The analysis of the race from Harris’s senior team won’t satisfy the shell-shocked Democratic critics who believe that the campaign’s tactical choices and the vice president’s occasional missteps as a candidate contributed materially to her defeat. They described what critics consider her most obvious blunders as largely irrelevant to the outcome.

Some on the left believe that Harris depressed turnout among the party’s core voters by emphasizing her support from anti-Trump Republicans such as former Representatives Liz Cheney and Adam Kinzinger. Some in the center believe she erred by not renouncing more forcefully the progressive positions she’d adopted during her ill-fated 2020 primary run. Others wonder how her campaign could raise more than $1 billion and still end up losing and in debt. Across the party, the most commonly held criticism has been that Harris should have done more to separate herself from Biden.
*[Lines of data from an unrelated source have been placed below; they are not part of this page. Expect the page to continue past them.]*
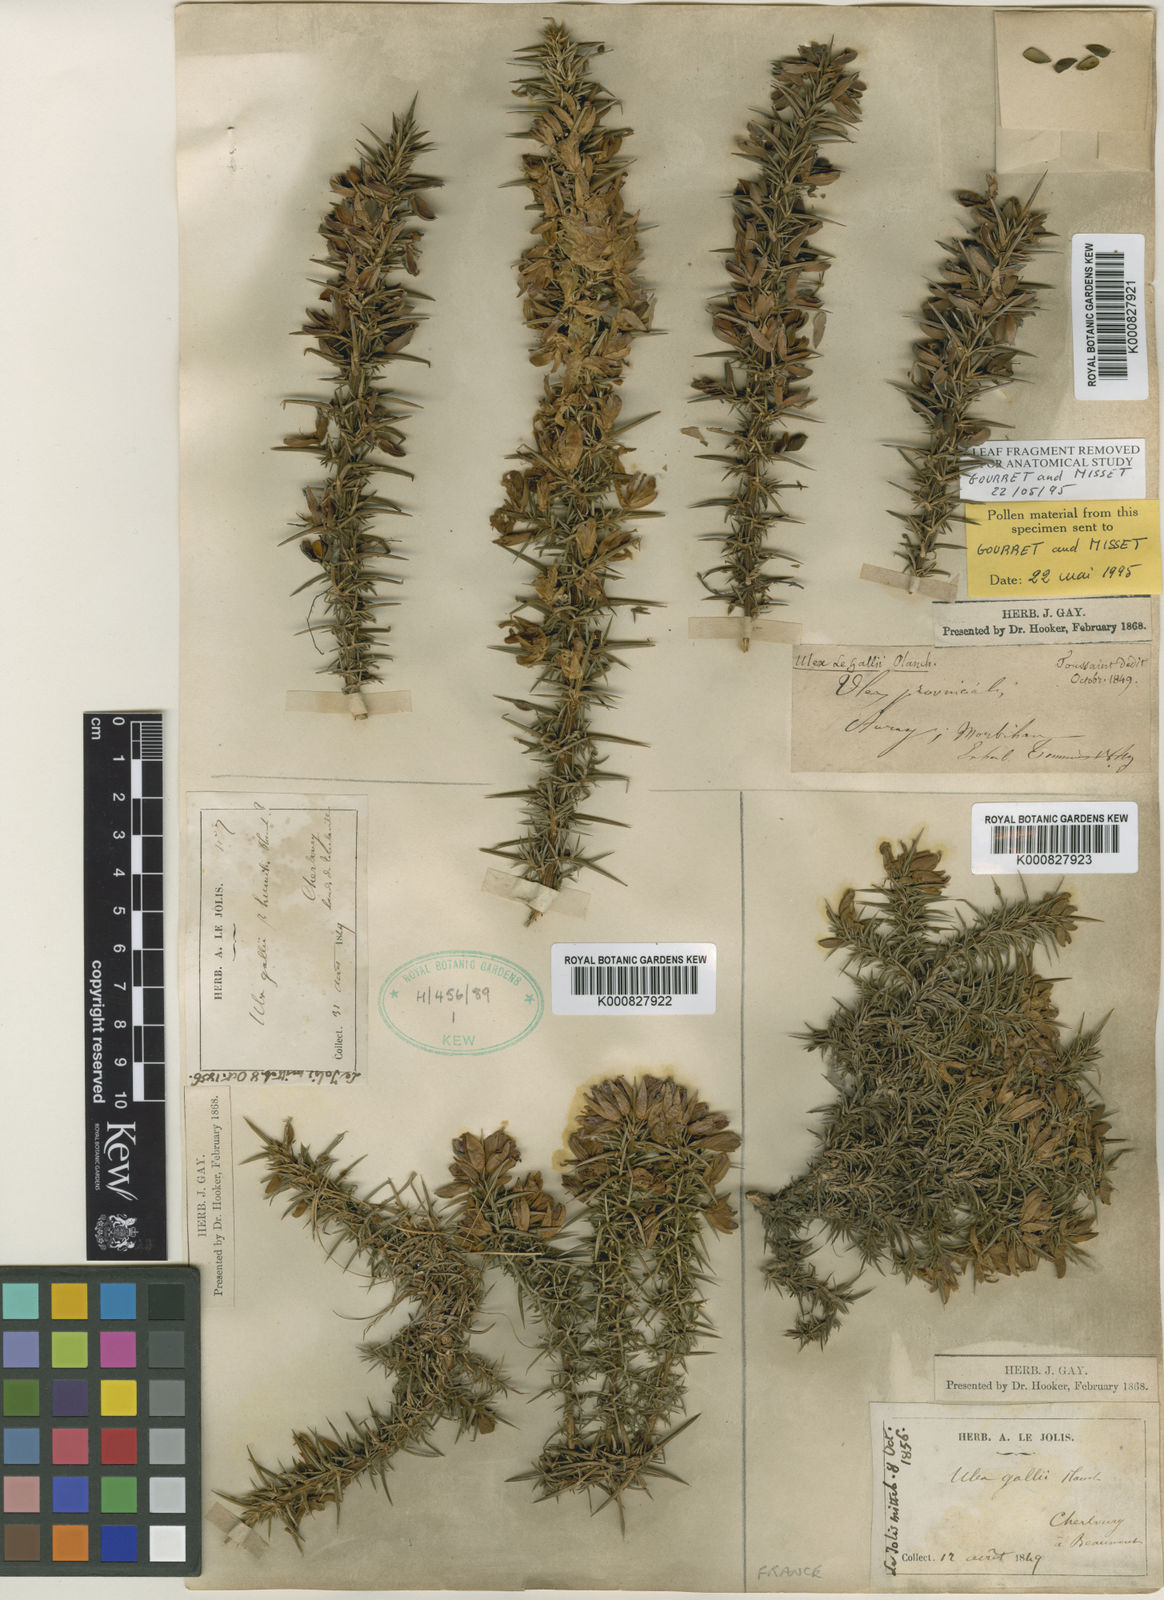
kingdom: Plantae
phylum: Tracheophyta
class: Magnoliopsida
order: Fabales
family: Fabaceae
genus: Ulex
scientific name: Ulex gallii
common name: Western gorse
Against those complaints, her campaign leadership argued that no matter the tactics or the messages they tried, Harris could never fully escape the vortex of voter discontent with the economy, the country’s overall direction, and Biden’s performance as president. Even as voters remained disenchanted on all those fronts—arguably, because they remained so disenchanted—retrospective assessments of Trump’s first term were rising, to a point where, in the VoteCast survey conducted by the AP and NORC, a 52 percent majority approved of his performance. Only 42 percent of voters approved of Biden’s.